WHAT YOU WILL DO: From the passage below about fluorine-containing cyclic carbonates, print the stretch starting with "In the case where two" and going on through "and an ethyl group.".

SELECTED PASSAGE:
The fluorine-containing cyclic carbonate represented by general formula (1) does not have any hydrogen atom on the carbon at position 4 or 5. Therefore, there is no mechanism for allowing fluorine atoms on the carbons at positions 4 and 5 to be eliminated as HF. Thus, a compound having a carbon-carbon double bond on the cyclic carbonate skeleton and thus having a low oxidation resistance is not generated. Hence, no gas is generated.

In general formula (1), R₁ through R₄ are independently a fluorine atom or an alkyl group. The alkyl group may be a methyl group or an ethyl group having a carbon number of 1 or 2. In the case where the alkyl group has a carbon number of 3 or more, the molecular weight is large, and thus the diffusion rate of the fluorine-containing cyclic carbonate is decreased. This raises the liquid viscosity, and decreases the ion conductivity and the impregnability to the inside of the electrode. For these reasons, a cyclic carbonate represented by general formula (1) including an alkyl group having a carbon number of 3 or more is not preferable as a nonaqueous solvent for an electricity storage device.

In the case where two or more among R₁ through R₄ in general formula (1) are independently a methyl group or an ethyl group, all of R₁ through R₄ may each be a methyl group or all of R₁ through R₄ may each be an ethyl group. Alternatively, R₁ through R₄ may contain both of a methyl group and an ethyl group.

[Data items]
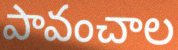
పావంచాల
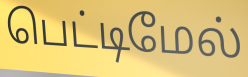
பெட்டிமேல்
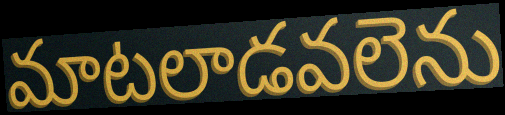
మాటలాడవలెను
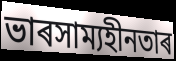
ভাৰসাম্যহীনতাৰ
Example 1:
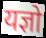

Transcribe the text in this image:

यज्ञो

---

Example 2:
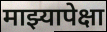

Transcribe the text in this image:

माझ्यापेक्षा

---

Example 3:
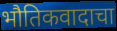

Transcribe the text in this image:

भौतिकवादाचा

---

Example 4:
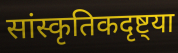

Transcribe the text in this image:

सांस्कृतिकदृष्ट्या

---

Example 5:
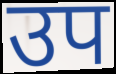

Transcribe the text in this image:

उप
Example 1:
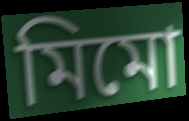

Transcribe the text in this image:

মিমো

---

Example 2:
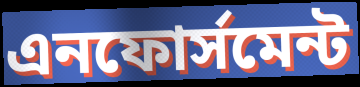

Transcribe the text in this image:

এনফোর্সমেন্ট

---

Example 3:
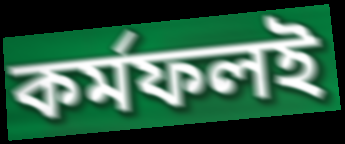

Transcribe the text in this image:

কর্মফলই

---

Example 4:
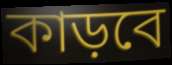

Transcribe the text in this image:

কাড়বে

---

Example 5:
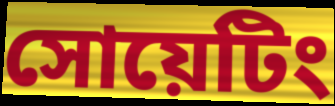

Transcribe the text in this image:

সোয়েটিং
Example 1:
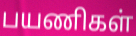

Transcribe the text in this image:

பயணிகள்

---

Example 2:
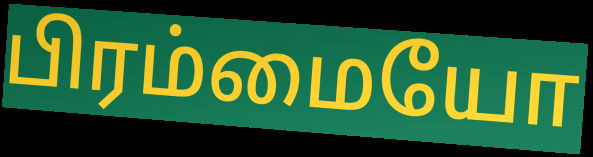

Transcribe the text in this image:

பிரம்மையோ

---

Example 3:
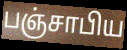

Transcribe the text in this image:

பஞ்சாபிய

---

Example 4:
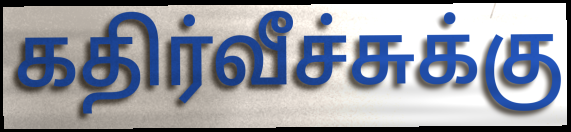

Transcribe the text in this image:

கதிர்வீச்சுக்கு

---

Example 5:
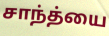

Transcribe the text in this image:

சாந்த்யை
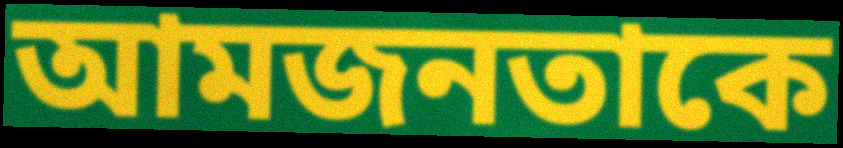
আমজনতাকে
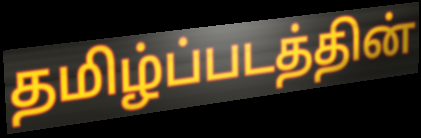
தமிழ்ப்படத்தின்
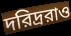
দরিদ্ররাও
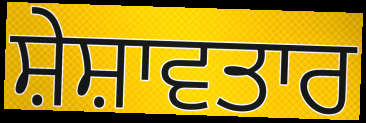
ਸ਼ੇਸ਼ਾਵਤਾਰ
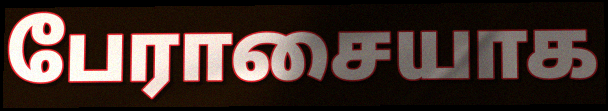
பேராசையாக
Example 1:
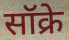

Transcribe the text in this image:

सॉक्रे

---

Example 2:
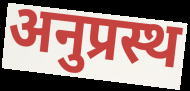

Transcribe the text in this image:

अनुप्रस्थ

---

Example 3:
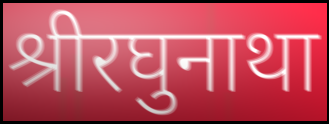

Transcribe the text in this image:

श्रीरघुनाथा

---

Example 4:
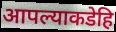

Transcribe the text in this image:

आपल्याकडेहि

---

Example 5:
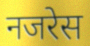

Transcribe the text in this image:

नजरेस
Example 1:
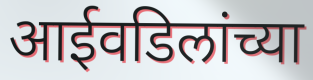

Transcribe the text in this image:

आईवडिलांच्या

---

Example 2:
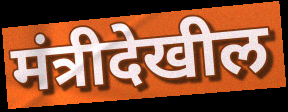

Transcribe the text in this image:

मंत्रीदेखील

* * *

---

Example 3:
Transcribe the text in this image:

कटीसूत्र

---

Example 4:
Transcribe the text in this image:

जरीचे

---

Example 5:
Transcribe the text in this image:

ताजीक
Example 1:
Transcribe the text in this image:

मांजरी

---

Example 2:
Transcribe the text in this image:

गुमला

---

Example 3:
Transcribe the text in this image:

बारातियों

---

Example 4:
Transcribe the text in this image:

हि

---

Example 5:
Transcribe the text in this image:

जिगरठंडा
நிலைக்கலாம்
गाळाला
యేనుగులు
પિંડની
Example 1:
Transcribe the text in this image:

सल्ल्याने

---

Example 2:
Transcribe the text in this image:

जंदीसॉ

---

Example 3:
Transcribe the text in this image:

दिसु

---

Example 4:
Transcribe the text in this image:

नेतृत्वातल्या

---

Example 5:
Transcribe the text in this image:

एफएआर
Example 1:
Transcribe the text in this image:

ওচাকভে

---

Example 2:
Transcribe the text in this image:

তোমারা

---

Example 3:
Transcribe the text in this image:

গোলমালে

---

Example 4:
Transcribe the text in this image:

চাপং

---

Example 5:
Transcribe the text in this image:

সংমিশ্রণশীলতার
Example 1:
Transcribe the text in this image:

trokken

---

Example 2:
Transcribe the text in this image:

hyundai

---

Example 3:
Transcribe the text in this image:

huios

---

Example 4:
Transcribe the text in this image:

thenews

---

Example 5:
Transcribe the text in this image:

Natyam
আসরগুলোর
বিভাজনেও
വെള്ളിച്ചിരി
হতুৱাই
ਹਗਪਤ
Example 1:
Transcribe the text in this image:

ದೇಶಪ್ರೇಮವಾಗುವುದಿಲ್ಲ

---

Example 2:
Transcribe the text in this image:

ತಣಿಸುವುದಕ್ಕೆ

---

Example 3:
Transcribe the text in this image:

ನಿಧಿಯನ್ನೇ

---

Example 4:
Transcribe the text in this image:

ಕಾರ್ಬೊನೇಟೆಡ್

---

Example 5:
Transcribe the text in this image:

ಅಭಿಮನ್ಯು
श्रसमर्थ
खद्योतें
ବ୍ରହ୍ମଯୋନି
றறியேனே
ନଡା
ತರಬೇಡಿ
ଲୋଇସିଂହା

EXPECTED ANSWER:
In the case where two or more among R₁ through R₄ in general formula (1) are independently a methyl group or an ethyl group, all of R₁ through R₄ may each be a methyl group or all of R₁ through R₄ may each be an ethyl group. Alternatively, R₁ through R₄ may contain both of a methyl group and an ethyl group.